DIRECTIVE:
Copy out every one of the records below word for word, keeping each line as it appears.

Records from a data collection:
########################################

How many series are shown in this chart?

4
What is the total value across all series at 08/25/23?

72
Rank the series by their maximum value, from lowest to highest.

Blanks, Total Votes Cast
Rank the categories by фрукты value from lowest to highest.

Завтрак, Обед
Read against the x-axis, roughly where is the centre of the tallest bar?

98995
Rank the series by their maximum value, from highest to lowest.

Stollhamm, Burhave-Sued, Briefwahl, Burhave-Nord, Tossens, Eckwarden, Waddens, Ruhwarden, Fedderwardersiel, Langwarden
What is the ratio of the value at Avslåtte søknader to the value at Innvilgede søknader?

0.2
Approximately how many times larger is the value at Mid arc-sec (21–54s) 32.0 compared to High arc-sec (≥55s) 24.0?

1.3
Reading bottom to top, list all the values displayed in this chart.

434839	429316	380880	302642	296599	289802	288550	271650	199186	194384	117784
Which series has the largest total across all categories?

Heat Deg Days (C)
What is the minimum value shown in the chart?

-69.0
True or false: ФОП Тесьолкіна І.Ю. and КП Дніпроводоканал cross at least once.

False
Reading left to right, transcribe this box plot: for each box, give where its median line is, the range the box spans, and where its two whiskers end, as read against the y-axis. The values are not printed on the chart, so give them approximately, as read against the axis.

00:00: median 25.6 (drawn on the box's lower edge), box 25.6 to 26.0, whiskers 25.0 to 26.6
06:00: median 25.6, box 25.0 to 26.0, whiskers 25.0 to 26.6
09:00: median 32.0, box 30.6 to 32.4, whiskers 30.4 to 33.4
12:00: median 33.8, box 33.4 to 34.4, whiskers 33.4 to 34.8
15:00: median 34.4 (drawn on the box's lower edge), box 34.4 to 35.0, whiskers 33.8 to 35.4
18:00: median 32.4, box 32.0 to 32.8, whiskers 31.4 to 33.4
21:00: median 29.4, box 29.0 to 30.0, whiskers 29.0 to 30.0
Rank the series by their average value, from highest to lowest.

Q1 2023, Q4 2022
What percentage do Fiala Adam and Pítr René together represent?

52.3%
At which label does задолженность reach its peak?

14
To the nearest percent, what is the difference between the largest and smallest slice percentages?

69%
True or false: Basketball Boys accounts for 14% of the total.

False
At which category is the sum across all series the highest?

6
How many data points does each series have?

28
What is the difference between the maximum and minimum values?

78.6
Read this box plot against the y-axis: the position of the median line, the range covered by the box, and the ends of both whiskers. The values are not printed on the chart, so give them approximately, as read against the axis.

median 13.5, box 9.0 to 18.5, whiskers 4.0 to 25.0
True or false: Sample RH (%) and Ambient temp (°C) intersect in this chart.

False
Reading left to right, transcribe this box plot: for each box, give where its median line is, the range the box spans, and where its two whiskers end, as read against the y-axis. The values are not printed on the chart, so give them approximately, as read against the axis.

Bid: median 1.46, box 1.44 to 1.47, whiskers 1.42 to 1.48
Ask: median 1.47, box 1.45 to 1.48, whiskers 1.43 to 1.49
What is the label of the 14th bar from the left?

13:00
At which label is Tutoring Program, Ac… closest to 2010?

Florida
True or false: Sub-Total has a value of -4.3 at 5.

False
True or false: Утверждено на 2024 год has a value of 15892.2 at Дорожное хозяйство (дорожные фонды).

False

########################################

RESPONSE TO THE EXERCISE:
How many series are shown in this chart?

4
What is the total value across all series at 08/25/23?

72
Rank the series by their maximum value, from lowest to highest.

Blanks, Total Votes Cast
Rank the categories by фрукты value from lowest to highest.

Завтрак, Обед
Read against the x-axis, roughly where is the centre of the tallest bar?

98995
Rank the series by their maximum value, from highest to lowest.

Stollhamm, Burhave-Sued, Briefwahl, Burhave-Nord, Tossens, Eckwarden, Waddens, Ruhwarden, Fedderwardersiel, Langwarden
What is the ratio of the value at Avslåtte søknader to the value at Innvilgede søknader?

0.2
Approximately how many times larger is the value at Mid arc-sec (21–54s) 32.0 compared to High arc-sec (≥55s) 24.0?

1.3
Reading bottom to top, list all the values displayed in this chart.

434839	429316	380880	302642	296599	289802	288550	271650	199186	194384	117784
Which series has the largest total across all categories?

Heat Deg Days (C)
What is the minimum value shown in the chart?

-69.0
True or false: ФОП Тесьолкіна І.Ю. and КП Дніпроводоканал cross at least once.

False
Reading left to right, transcribe this box plot: for each box, give where its median line is, the range the box spans, and where its two whiskers end, as read against the y-axis. The values are not printed on the chart, so give them approximately, as read against the axis.

00:00: median 25.6 (drawn on the box's lower edge), box 25.6 to 26.0, whiskers 25.0 to 26.6
06:00: median 25.6, box 25.0 to 26.0, whiskers 25.0 to 26.6
09:00: median 32.0, box 30.6 to 32.4, whiskers 30.4 to 33.4
12:00: median 33.8, box 33.4 to 34.4, whiskers 33.4 to 34.8
15:00: median 34.4 (drawn on the box's lower edge), box 34.4 to 35.0, whiskers 33.8 to 35.4
18:00: median 32.4, box 32.0 to 32.8, whiskers 31.4 to 33.4
21:00: median 29.4, box 29.0 to 30.0, whiskers 29.0 to 30.0
Rank the series by their average value, from highest to lowest.

Q1 2023, Q4 2022
What percentage do Fiala Adam and Pítr René together represent?

52.3%
At which label does задолженность reach its peak?

14
To the nearest percent, what is the difference between the largest and smallest slice percentages?

69%
True or false: Basketball Boys accounts for 14% of the total.

False
At which category is the sum across all series the highest?

6
How many data points does each series have?

28
What is the difference between the maximum and minimum values?

78.6
Read this box plot against the y-axis: the position of the median line, the range covered by the box, and the ends of both whiskers. The values are not printed on the chart, so give them approximately, as read against the axis.

median 13.5, box 9.0 to 18.5, whiskers 4.0 to 25.0
True or false: Sample RH (%) and Ambient temp (°C) intersect in this chart.

False
Reading left to right, transcribe this box plot: for each box, give where its median line is, the range the box spans, and where its two whiskers end, as read against the y-axis. The values are not printed on the chart, so give them approximately, as read against the axis.

Bid: median 1.46, box 1.44 to 1.47, whiskers 1.42 to 1.48
Ask: median 1.47, box 1.45 to 1.48, whiskers 1.43 to 1.49
What is the label of the 14th bar from the left?

13:00
At which label is Tutoring Program, Ac… closest to 2010?

Florida
True or false: Sub-Total has a value of -4.3 at 5.

False
True or false: Утверждено на 2024 год has a value of 15892.2 at Дорожное хозяйство (дорожные фонды).

False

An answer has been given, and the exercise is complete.